Generation of spin currents by a temperature gradient in a two-terminal device

TL;DR

This paper proposes a two-terminal cold-atom quantum simulator to study spin currents driven by temperature gradients, providing insights into spin caloritronics with potential for future device design.

Contribution

It introduces a novel cold-atom simulator model that links temperature differences to spin current generation via an inhomogeneous Heisenberg spin chain.

Findings

Existence of spin current driven by temperature gradient.

Temperature gradient influences impurity dynamics and spin flow.

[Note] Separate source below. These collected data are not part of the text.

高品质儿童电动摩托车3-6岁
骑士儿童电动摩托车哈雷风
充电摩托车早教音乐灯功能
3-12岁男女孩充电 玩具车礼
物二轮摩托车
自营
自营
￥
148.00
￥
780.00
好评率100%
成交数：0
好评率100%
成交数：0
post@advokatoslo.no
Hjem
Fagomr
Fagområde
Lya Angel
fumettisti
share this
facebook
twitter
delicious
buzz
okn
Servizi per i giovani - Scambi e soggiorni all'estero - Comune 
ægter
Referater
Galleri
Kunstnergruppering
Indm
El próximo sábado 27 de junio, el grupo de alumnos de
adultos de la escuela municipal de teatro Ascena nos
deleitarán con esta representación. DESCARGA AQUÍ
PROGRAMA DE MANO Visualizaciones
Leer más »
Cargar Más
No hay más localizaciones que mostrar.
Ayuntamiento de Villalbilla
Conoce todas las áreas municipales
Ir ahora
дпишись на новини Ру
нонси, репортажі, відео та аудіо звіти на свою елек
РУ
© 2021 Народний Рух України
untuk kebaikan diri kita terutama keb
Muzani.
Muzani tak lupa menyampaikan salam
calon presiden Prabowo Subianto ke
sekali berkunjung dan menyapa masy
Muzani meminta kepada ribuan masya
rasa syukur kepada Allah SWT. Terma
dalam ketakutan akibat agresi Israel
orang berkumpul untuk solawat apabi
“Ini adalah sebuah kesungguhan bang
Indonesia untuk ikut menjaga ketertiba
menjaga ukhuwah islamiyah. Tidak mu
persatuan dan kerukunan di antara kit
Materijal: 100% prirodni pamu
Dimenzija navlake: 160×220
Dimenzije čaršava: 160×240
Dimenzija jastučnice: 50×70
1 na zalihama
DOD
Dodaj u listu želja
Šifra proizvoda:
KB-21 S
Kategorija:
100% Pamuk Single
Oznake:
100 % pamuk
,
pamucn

Model mimics spin Seebeck effect in a controlled quantum system.

Abstract

Theoretical and experimental studies of the interaction between spins and temperature are vital for the development of spin caloritronics, as they dictate the design of future devices. In this work, we propose a two-terminal cold-atom simulator to study that interaction. The proposed quantum simulator consists of strongly interacting atoms that occupy two temperature reservoirs connected by a one-dimensional link. First, we argue that the dynamics in the link can be described using an inhomogeneous Heisenberg spin chain whose couplings are defined by the local temperature. Second, we show the existence of a spin current in a system with a temperature difference by studying the dynamics that follows the spin-flip of an atom in the link. A temperature gradient accelerates the impurity in one direction more than in the other, leading to an overall spin current similar to the spin Seebeck effect.